The code is in R and it is shown below:
# Load necessary libraries
library(randomForest)
library(DALEX)
library(beeswarm)
data <- my_database
# Splitting the data into features and target
features <- data[, -which(names(data) %in% "Clus.1")]
target <- data$Clus.1
# Train a random forest model
rf_model <- randomForest(features, target)
# Create an explainer object
explainer <- DALEX::explain(rf_model, data = features, y = target)
# Compute SHAP values
shapley_values <- DALEX::predict_parts(explainer, new_observation = features)
# Plot bee swarm
beeswarm(shapley_values$shap_1)
I have tried to use beeswarm package
and I ended up with this error:
beeswarm(shapley_values$shap_1)
Error in rep(nms, sapply(x, length)) : invalid 'times' argument
Can you please suggest me what is wrong about the beeswarm
, or other similiar packages?
Output of what I am trying to do
And this is the output I am getting if I use plot(shapley_values)
{DALEX} does not support plotting/working with SHAP values of multiple observations. Plotting SHAP beeswarm plots is easy with {shapviz}. Calculating SHAP values can done by different packages, e.g., {kernelshap}, {fastshap}, or {treeshap}.

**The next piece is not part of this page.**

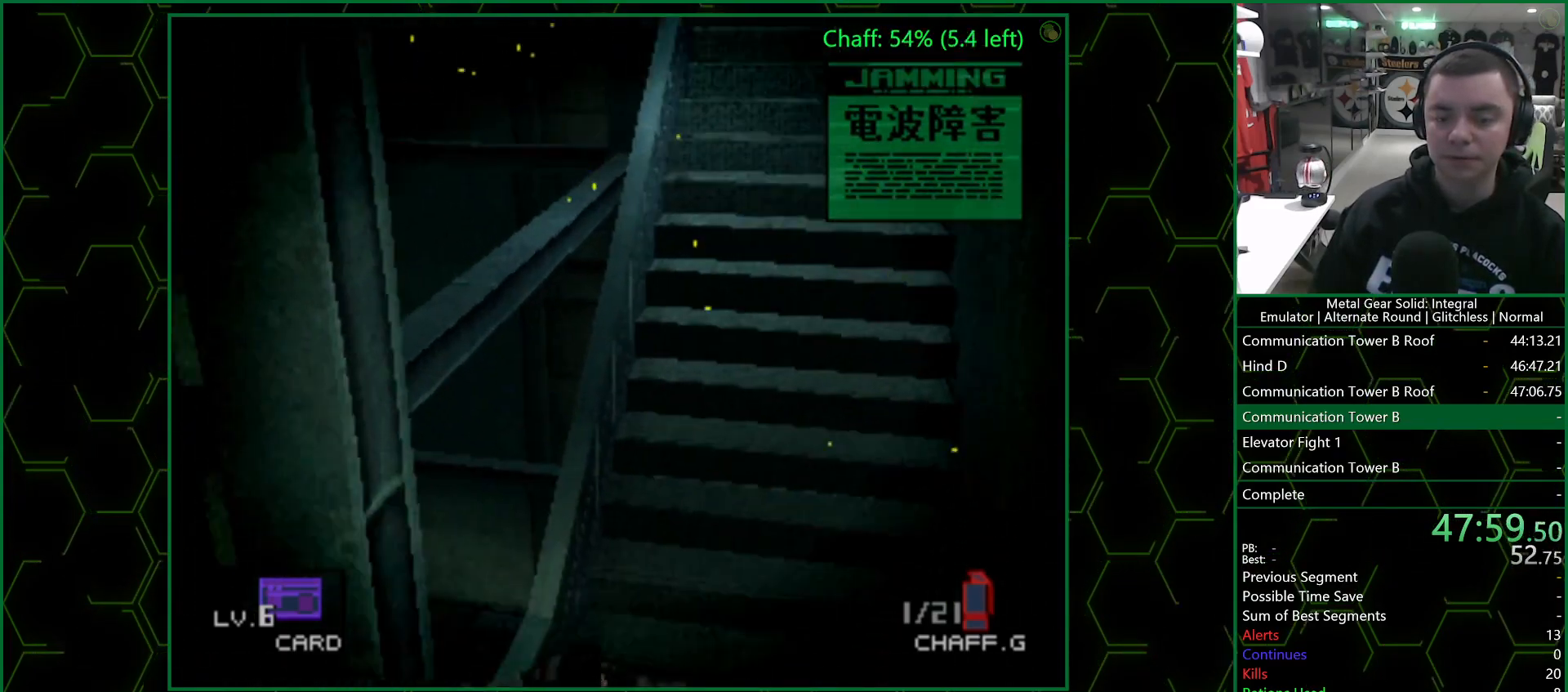
{"buttons": ["DPAD_DOWN", "DPAD_LEFT"], "left_stick": "center", "right_stick": "center", "events": []}
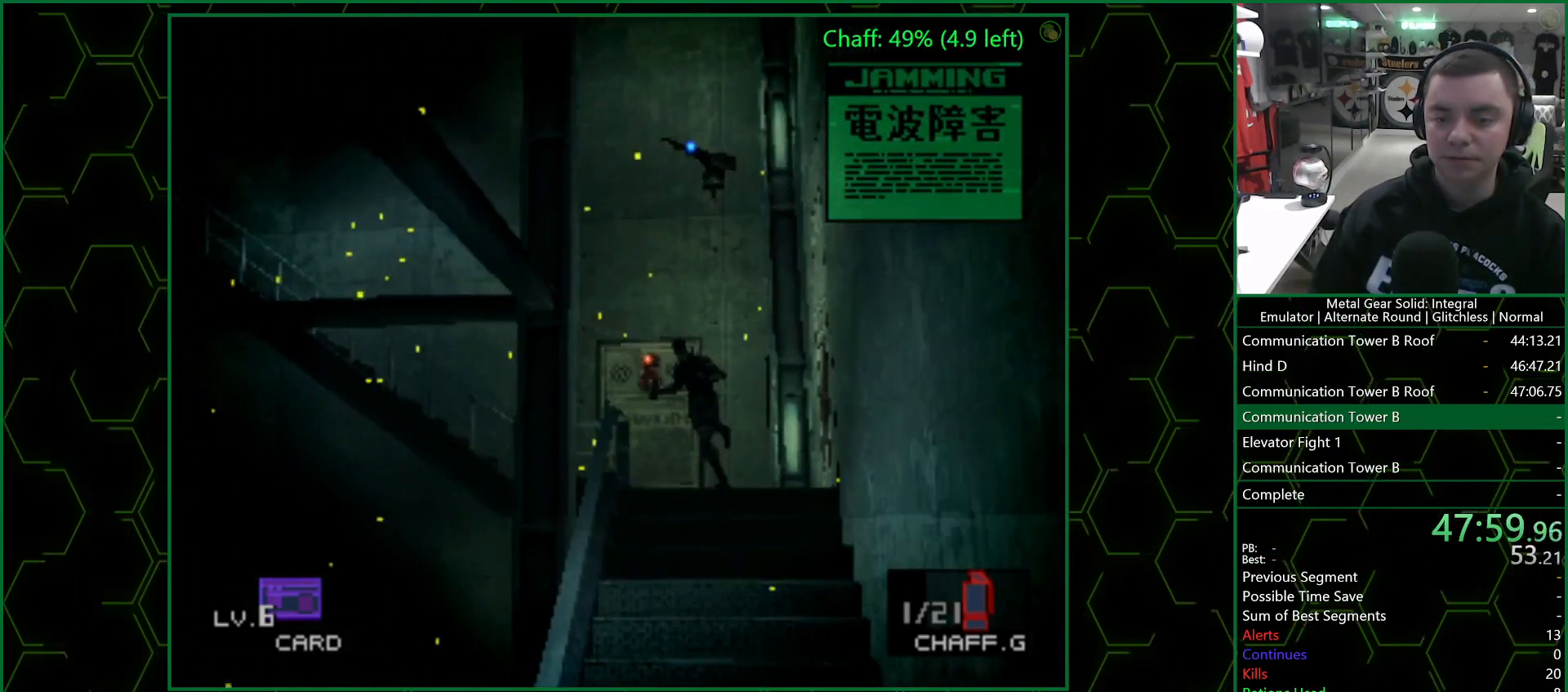
{"buttons": ["DPAD_DOWN", "DPAD_LEFT"], "left_stick": "center", "right_stick": "center", "events": [[100, "DPAD_LEFT", "up"], [467, "DPAD_LEFT", "down"]]}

Note that random forests are one of the worst for SHAP, because trees are deep and predictions are very slow.
library(randomForest)
library(kernelshap) # or library(treeshap)
library(shapviz)
fit <- randomForest(Sepal.Length ~ ., data = iris)
xvars <- setdiff(colnames(iris), "Sepal.Length")
# Or kernelshap() if length(xvars) is >10. Subsample bg_X to 100-500 rows
shap_values <- permshap(fit, X = iris, bg_X = iris, feature_names = xvars)
shap_values <- shapviz(shap_values)
sv_importance(shap_values, kind = "bee")